In the past few years, the Middle East has been a super-hot region for the aviation industry and not just figuratively.
In June 2017 it was reported that Ahvaz International Airport, in southeast Iran, had recorded a record temperature of 129.2 F (54 C). If verified, this would match the hottest temperature ever recorded on Earth in modern times: 129.2F readings in Mitribah, Kuwait in July 2016, and Death Valley, California in June 2013.
In July 2016, the thermometer also reached 129 F (53.9 C) at an airport, but in this case in Basra, in southern Iraq.
Deep inside Siberia, the village of Oymyakon, in Russia's Sakha Republic (an autonomous region 12 times the size of the UK) is reputed as being the coldest place on Earth, with recorded temperatures that have reached - 89.9 F (- 67.7 C).
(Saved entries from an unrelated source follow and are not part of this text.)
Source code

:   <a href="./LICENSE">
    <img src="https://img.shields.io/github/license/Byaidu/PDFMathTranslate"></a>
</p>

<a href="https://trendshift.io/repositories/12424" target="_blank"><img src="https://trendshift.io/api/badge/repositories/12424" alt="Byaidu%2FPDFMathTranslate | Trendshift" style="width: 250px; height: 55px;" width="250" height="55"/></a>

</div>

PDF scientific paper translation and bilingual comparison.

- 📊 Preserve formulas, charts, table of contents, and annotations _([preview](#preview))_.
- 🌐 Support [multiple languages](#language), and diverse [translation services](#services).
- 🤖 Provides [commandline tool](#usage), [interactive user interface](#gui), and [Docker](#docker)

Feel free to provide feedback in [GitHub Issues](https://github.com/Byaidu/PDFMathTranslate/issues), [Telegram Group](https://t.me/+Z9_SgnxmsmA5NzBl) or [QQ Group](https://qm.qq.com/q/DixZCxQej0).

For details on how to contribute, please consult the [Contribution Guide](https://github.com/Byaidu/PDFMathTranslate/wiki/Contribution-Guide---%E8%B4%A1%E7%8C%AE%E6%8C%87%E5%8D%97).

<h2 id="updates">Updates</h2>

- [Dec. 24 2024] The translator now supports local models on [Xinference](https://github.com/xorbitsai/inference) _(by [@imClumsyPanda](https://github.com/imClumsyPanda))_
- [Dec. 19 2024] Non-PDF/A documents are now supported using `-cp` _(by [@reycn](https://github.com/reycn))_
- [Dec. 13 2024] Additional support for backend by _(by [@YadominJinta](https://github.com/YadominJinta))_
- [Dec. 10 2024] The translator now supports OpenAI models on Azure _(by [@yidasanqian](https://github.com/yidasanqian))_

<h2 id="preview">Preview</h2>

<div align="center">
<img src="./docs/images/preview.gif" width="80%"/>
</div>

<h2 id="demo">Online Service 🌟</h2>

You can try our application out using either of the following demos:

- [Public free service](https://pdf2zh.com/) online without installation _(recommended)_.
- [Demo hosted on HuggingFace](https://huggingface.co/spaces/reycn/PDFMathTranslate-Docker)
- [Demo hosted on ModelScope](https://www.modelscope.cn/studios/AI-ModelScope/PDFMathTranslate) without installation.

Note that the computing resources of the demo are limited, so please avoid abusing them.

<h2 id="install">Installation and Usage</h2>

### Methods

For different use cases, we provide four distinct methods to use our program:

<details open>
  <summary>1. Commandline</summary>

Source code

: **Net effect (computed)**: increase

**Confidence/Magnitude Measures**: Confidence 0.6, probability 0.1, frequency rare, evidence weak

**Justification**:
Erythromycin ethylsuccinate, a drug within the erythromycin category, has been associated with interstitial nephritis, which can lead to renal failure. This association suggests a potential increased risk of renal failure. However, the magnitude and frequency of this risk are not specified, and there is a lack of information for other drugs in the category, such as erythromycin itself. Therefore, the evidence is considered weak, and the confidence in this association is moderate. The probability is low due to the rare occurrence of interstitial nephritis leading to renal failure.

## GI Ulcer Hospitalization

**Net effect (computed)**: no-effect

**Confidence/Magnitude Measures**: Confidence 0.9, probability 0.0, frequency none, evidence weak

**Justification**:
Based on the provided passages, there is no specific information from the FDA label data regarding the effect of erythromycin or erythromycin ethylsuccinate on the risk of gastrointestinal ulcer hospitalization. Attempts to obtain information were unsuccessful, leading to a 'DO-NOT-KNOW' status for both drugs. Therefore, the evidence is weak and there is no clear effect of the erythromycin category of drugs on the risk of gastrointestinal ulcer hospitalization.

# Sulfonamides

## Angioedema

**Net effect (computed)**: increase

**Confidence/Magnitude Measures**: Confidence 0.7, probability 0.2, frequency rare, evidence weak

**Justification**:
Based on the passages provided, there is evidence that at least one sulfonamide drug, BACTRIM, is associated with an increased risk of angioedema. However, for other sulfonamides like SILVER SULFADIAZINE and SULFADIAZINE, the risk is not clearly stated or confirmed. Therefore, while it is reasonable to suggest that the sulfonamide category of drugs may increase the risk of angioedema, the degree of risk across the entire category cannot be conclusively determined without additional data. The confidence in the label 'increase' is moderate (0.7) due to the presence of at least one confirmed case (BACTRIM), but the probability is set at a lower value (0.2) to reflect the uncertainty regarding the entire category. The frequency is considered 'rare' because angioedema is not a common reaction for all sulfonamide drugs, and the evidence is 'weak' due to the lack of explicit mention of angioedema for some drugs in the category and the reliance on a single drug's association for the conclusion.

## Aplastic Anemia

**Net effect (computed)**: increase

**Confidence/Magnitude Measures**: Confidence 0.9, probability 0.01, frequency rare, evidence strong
No wonder, then, that the regional capital Yakutsk has a strong claim to having the coldest airport in the world, with average winter temperatures around - 38 F (- 39 C).
One can only wonder what the aircraft de-icing invoice looks like.
Comparing airports by surface area can be a tricky business, as there's no standard way to account for the land taken by the airport, its auxiliary infrastructure or even land reserves for future development.
King Fahd International Airport, in Saudi Arabia, claims a total of 78,000 hectares, which would place it on the top spot by a wide margin. However, the area actually developed for airport uses is but a fraction of that: 3,675 hectares.
This would place Denver International on the top spot, with 13,726 hectares. As a reference, London Heathrow, Europe's busiest airport, occupies 1,227 hectares.
But if what counts in the aviation business is traffic, then Atlanta-Hartsfield is the global leader, both in number of passengers, close to 104 million in 2017, and aircraft movements, 898,356 in 2016.
Usually the highest point in any airport is the air control tower (ATC).
Standing at 133.8 meters (438 feet, 11.71 inches), Tower West at Kuala Lumpur International Airport is the world's tallest air traffic control.
Enough to grant it a place on this list as the world's tallest airport.
The shortest runway
Although it's hard to single out the smallest airport in the world, the contest for shortest runway has a clear winner.
Juancho E. Yrausquin Airport on the beautiful island of Saba in the Dutch Antilles has the shortest runway supporting regular commercial operations.
The airport was built on the only flat space on this volcanic island, its runway dramatically clinging to the side of a steep mountain, appearing to incoming aircraft not unlike the deck of an aircraft carrier.
Pilots must hold a special certification in order to be allowed to land here.
The longest runway
At 5,500 meters in length, Qamdo Bamda Airport, in the Tibet Autonomous Region of China, holds the record of being the longest paved airport runway in use in the world.
The very long runway is a requirement dictated by the need to compensate the reduction in engine and lift performance that aircraft experience when taking off and landing at very high altitudes.
Until the inauguration of Daocheng Yading Airport, Qamdo Bamda was also the highest airport in the world, at 4,334 meters altitude.
Last but not least... Amid this succession of facts and figures we couldn't forget the metric that, ultimately, matters the most.
Which is the airport with the happiest fliers?
Finnish company HappyOrNot says it has the answer, thanks to its 25,000 customer satisfaction terminals which dot airports around the world.
And the winner is... Exeter Airport.